David Frost, rem britischen Chefunterhändler, habe ihm versichert, dass die Anliegen der Fischereiindustrie eine sehr hohe Priorität hätten. «Alles, was wir wollen, ist, dass wir wieder ein souveräner unabhängiger Küstenstaat werden - so wie Norwegen», sagt Deas.
Bei diesem emotionalen Thema darf sich Boris Johnson eigentlich keine Niederlage erlauben. Insofern können die britischen Fischer durchaus guter Hoffnung sein.
«Unsere Fischer sind fast alle weg, und sie werden auch nicht wiederkommen.»
In Grimsby ist mancher nicht ganz so optimistisch. Ein Mittwochabend im Juli, kurz vor 18 Uhr. So langsam kommen die Schiffe, die tagsüber draussen auf dem Meer waren, zurück in den Hafen. Wer rein darf, bestimmt Martin Brydges, der Schleusenwart. Er sagt: «Unsere Fischer sind fast alle weg, und sie werden auch nicht wiederkommen.»
Die meisten Männer, die auf den Booten abends in die Marina von Grimsby fahren, haben mit Fischfang nichts mehr zu tun. Sie arbeiten tagsüber in den Windparks vor der Küste. Dort wird Energie gewonnen, die das Land braucht. «Die neue Zeit», sagt Brydges und lächelt milde.
Er selbst ist jetzt 62, vor vier Jahren hat er mit dem Fischen aufgehört. Sein Rücken machte nicht mehr mit. Leicht ist es ihm nicht gefallen. Schon sein Grossvater war Fischer. Sein Bruder ebenfalls, aber der lebt jetzt in Thailand.
Jahrzehntelang ist er für ein bis drei Wochen von Grimsby in die Nordsee aufgebrochen. Hat Kabeljau und Schellfisch in norwegischen Gewässern gefangen und damit gut verdient. Das Geld ist es auch, was ihm jetzt am meisten fehlt; natürlich auch der Spass an Bord. «Vergnügungstrips» nannte er das, wenn er mit den Jungs in See stach. Es war ein Stück Freiheit, sagt er. Und genau die will er jetzt im übertragenen Sinne wieder haben - und zwar für sein Land.
Solange sich die Windräder drehen, gehts weiter
Von London aus betrachtet, mag Grimsby eine Stadt ohne Perspektive sein.

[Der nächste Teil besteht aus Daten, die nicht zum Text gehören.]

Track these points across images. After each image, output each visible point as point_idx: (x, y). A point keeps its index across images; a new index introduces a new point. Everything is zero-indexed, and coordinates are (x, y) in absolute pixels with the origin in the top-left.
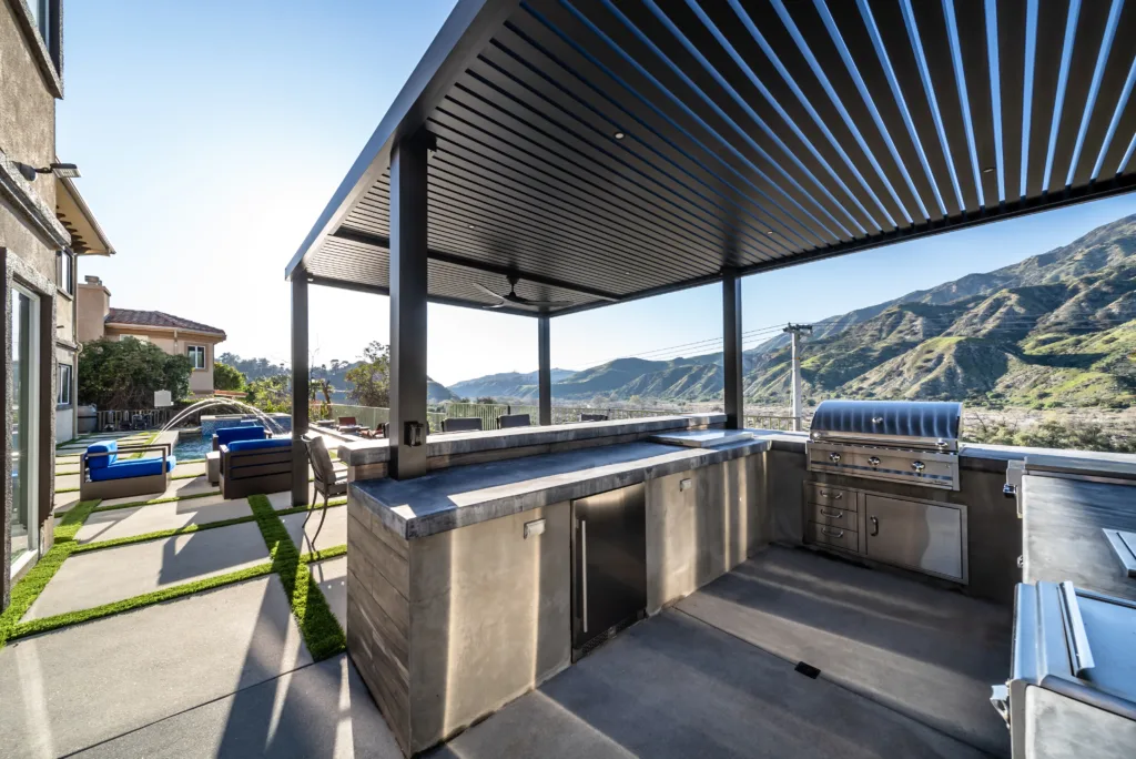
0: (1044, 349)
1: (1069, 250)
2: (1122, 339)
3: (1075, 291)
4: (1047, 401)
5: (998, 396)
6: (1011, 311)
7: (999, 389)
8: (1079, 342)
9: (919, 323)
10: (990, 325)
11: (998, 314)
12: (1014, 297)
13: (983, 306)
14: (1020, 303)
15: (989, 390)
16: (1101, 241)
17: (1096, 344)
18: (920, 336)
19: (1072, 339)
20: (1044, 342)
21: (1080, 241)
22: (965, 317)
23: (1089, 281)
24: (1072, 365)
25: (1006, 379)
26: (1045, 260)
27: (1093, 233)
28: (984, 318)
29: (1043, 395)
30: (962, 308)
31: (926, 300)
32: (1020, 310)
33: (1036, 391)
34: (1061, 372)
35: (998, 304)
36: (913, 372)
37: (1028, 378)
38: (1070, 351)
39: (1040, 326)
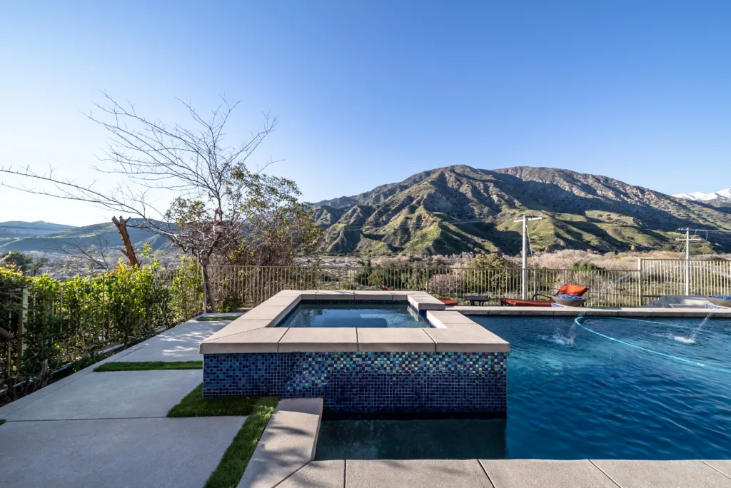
0: (368, 232)
1: (371, 193)
2: (387, 230)
3: (375, 210)
4: (372, 253)
5: (357, 251)
6: (358, 216)
7: (358, 248)
8: (377, 230)
9: (329, 215)
10: (352, 220)
11: (354, 216)
12: (359, 209)
13: (350, 211)
14: (361, 212)
15: (355, 248)
16: (378, 192)
17: (381, 232)
18: (329, 222)
19: (374, 229)
20: (367, 229)
21: (373, 191)
22: (344, 215)
23: (378, 207)
24: (376, 239)
25: (360, 244)
26: (365, 195)
27: (376, 188)
28: (351, 217)
29: (370, 251)
30: (343, 211)
31: (329, 205)
32: (361, 215)
33: (368, 250)
34: (374, 242)
35: (354, 211)
36: (329, 239)
37: (366, 244)
38: (375, 233)
39: (366, 222)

Aber wer das glaubt, unterschätzt die Menschen dort. Menschen wie Martyn Boyers. Er hat immer wieder Neues gewagt. Er vermietet jetzt auch Immobilien. Und dann stehen da noch die Windräder, draussen im Meer. Seit es die Offshore-Parks gibt, hat er zwei Visitenkarten mit seinem Namen in der Tasche - eine vom Fischmarkt, die andere von der Hafengesellschaft, die für die Energiegewinnung verantwortlich ist.
Wenn Martyn Boyers auf dem Balkon seines Büros steht, kann er die Windräder sehen. Manchmal, wenn das Wetter schlecht ist, muss er die Augen zusammenkneifen. Aber er weiss: Solange sie sich drehen, geht es weiter.